In 1987, Tessa Blackstone was awarded a life peerage. She sits on the Labour benches in the Lords. She was Opposition spokeswoman for Education and Science (1988-92), for Treasury matters (1990-91), and principal Opposition spokeswoman for Foreign Affairs (1992-97). After Labour came into power in 1997, she was Minister of State for Education and Employment (1997-2001) and then served in the Department of Culture, Media and Sport as the Minister for the Arts.

Baroness Blackstone is currently Chair of The British Library. She is also Chair of Orbit Housing Group, the British section of the Franco British Council, the British Lung Foundation and the Bar Standards Board. She stepped down as Vice Chancellor of the University of Greenwich in September 2011, as Trustee of the Royal Opera House in June 2014 and as Chair at Great Ormond Street Hospital in 2017.

She has published widely in academic journals and written a number of books, mainly on social and educational policy.

Tilak Devasher

Tilak Devasher is the author of ‘Pakistan: Courting the Abyss’ published in December 2016. A noted Pakistani commentator – Khaled Ahmed – termed it ‘easily the best book on Pakistan’. His second book- ‘Pakistan: At the Helm’ was formally launched in New Delhi on 30 July 2018. A Pakistani reviewer in Dawn has termed it as ‘a book that any future leader of Pakistan ought to have by their bedside, simply because it is the sum of all that has gone before.’ Both the books have been published by Harper Collins India.

Tilak retired as Special Secretary, Cabinet Secretariat, Government of India in October 2014. During his professional career he specialized in security issues, especially pertaining to India’s neighbourhood. Post retirement, he has continued to take a keen interest in such issues with special focus on Pakistan.

He has served in J&K, Delhi and abroad.

Tilak has taken to writing after his superannuation. Apart from his books, he has written articles for the Economic Times, Indian Express, India Today, Vivekananda International Foundation, Indian National Security Review, USI, Catch News, Daily O and South Asia Monitor. He has also appeared on TV shows on India Today, Times Now, Rajya Sabha TV, Aaj Tak, Wion and CNBC.

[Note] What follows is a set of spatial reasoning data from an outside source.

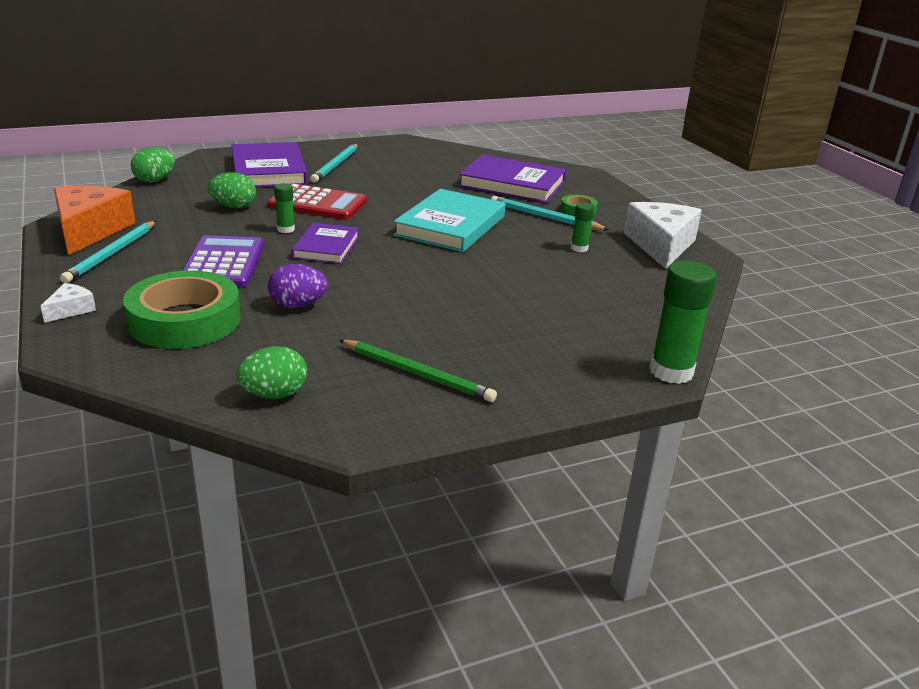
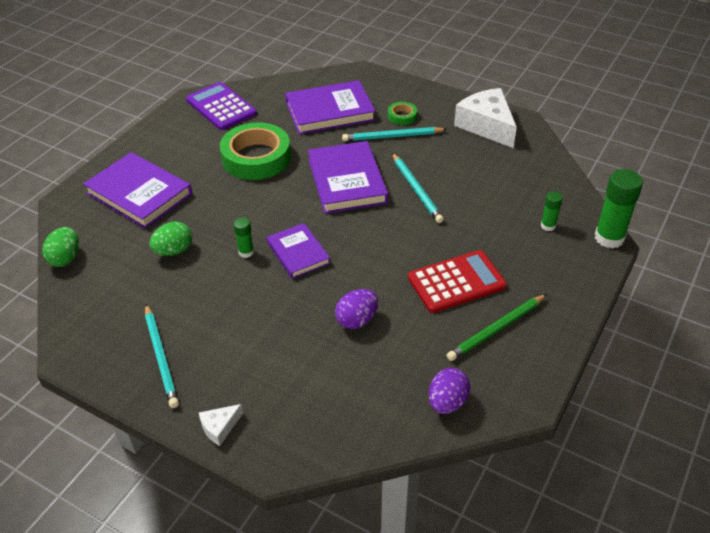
camera: 35 degrees left, 15 degrees up
(71, 310) = (220, 427): white cheese -> white cheese turned 120 degrees counterclockwise
(89, 231) = (104, 345): orange cheese -> none
(185, 320) = (308, 382): green tape -> green tape (256, 158)
(223, 263) = (253, 314): purple calculator -> purple calculator (221, 107)
(274, 394) = (447, 402): green egg -> purple egg
(318, 203) = (229, 210): red calculator -> red calculator (456, 282)
(336, 165) = (181, 158): turquoise pencil -> turquoise pencil (416, 189)
(417, 373) = (496, 329): green pencil -> green pencil turned 150 degrees clockwise
(450, 226) = (347, 181): turquoise book -> purple book
(579, 248) = (447, 157): green glue stick -> green glue stick (548, 226)

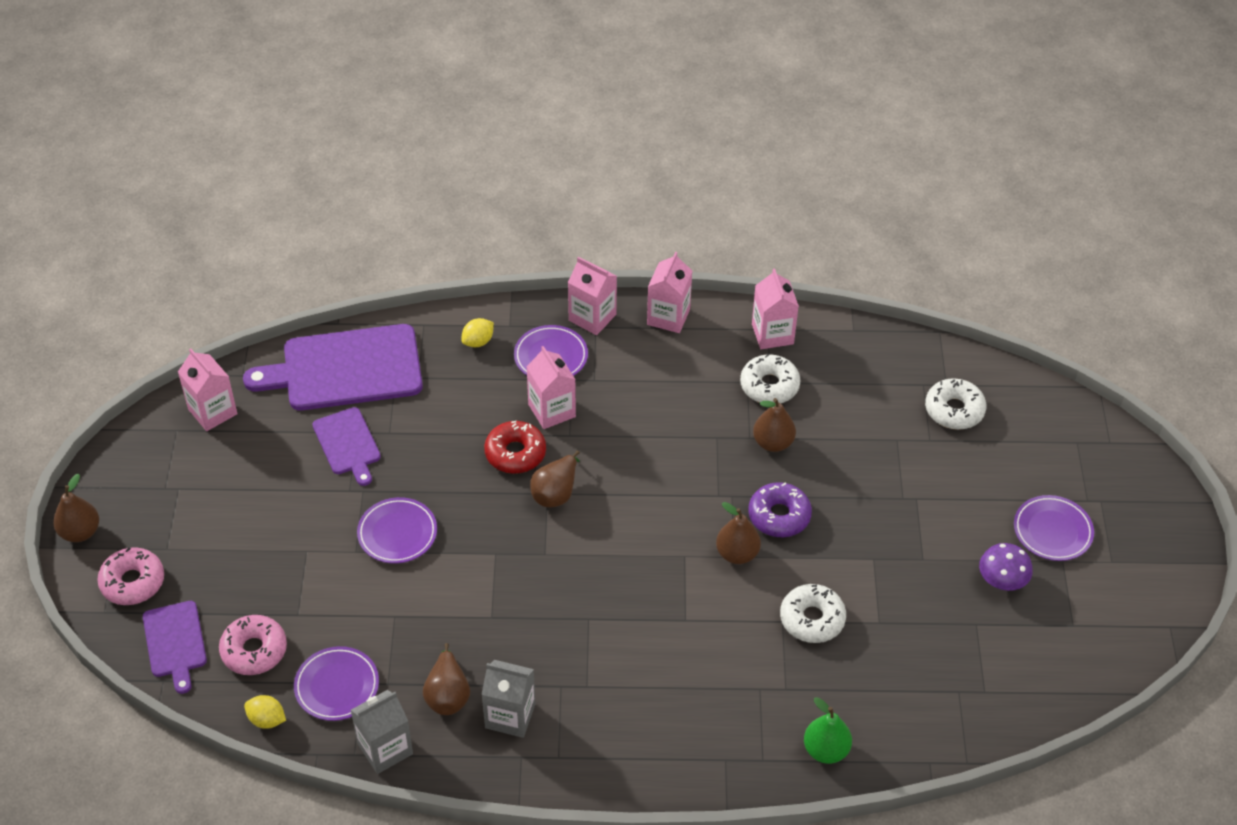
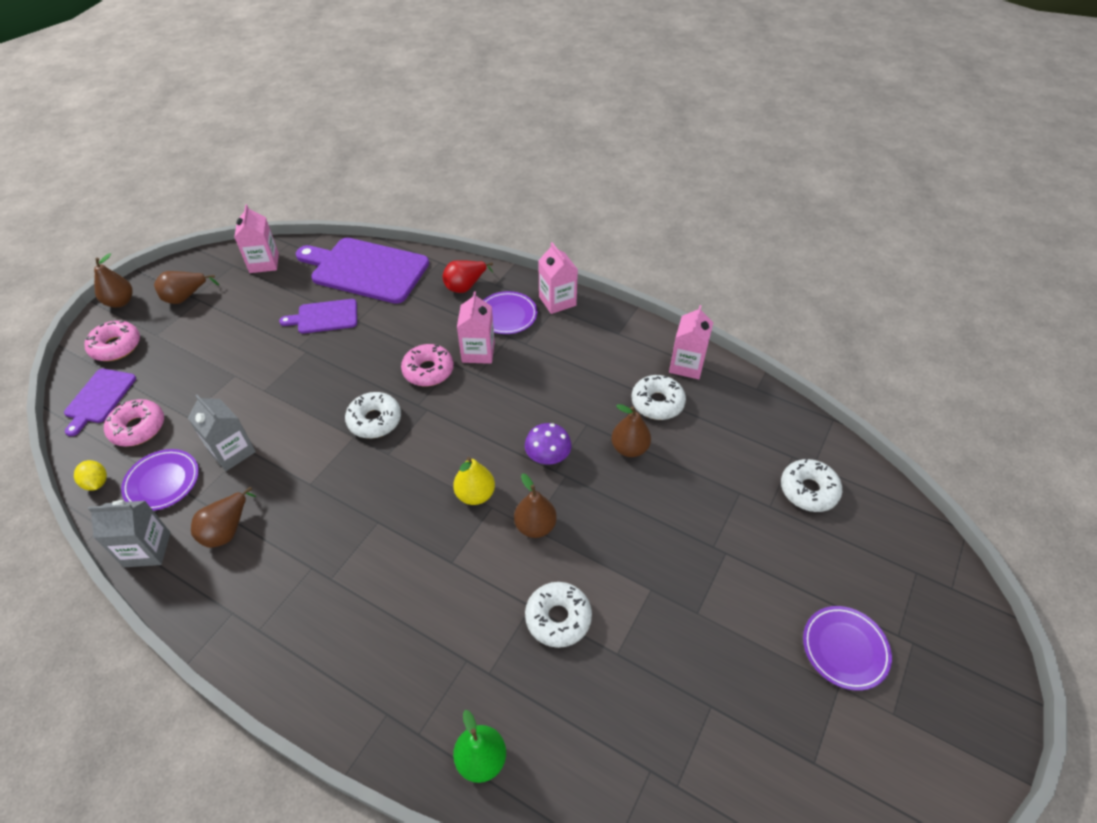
camera: 30 degrees right, 0 degrees up
(347, 444) = (324, 317): purple cutting board -> purple cutting board turned 75 degrees clockwise
(397, 533) = (302, 390): purple plate -> none
(478, 341) = (465, 286): yellow lemon -> red pear
(503, 528) = (374, 420): none -> white donut
(510, 716) = (254, 572): grey carton -> grey carton (232, 452)
(515, 453) = (428, 371): red donut -> pink donut
(556, 492) = (433, 412): brown pear -> brown pear (185, 297)
(660, 552) = (475, 494): none -> yellow pear
(668, 317) = (613, 322): pink carton -> none
(779, 516) = (593, 511): purple donut -> none
(1002, 580) = (764, 673): purple mushroom -> purple mushroom (548, 455)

Tilak is an alumnus of Mayo College, Ajmer and St. Stephen’s College, Delhi. He is married and has a son and daughter.

Zareer Masani

Zareer Masani is the author of Macaulay:Britain’s Liberal Imperialist (Bodley Head, 2013).  He has an Oxford history doctorate and is the author of several historical books, including a biography of Indira Gandhi.  He has also written a widely acclaimed family memoir, And All Is Said: Memoir of a Home Divided (Penguin, 2013)

 Zareer spent two decades as a current affairs producer for BBC Radio 4 and is now a freelance historian and broadcaster.  His particular areas of interest include the British Empire, and he is currently researching a book on Indo-British partnership under the Raj.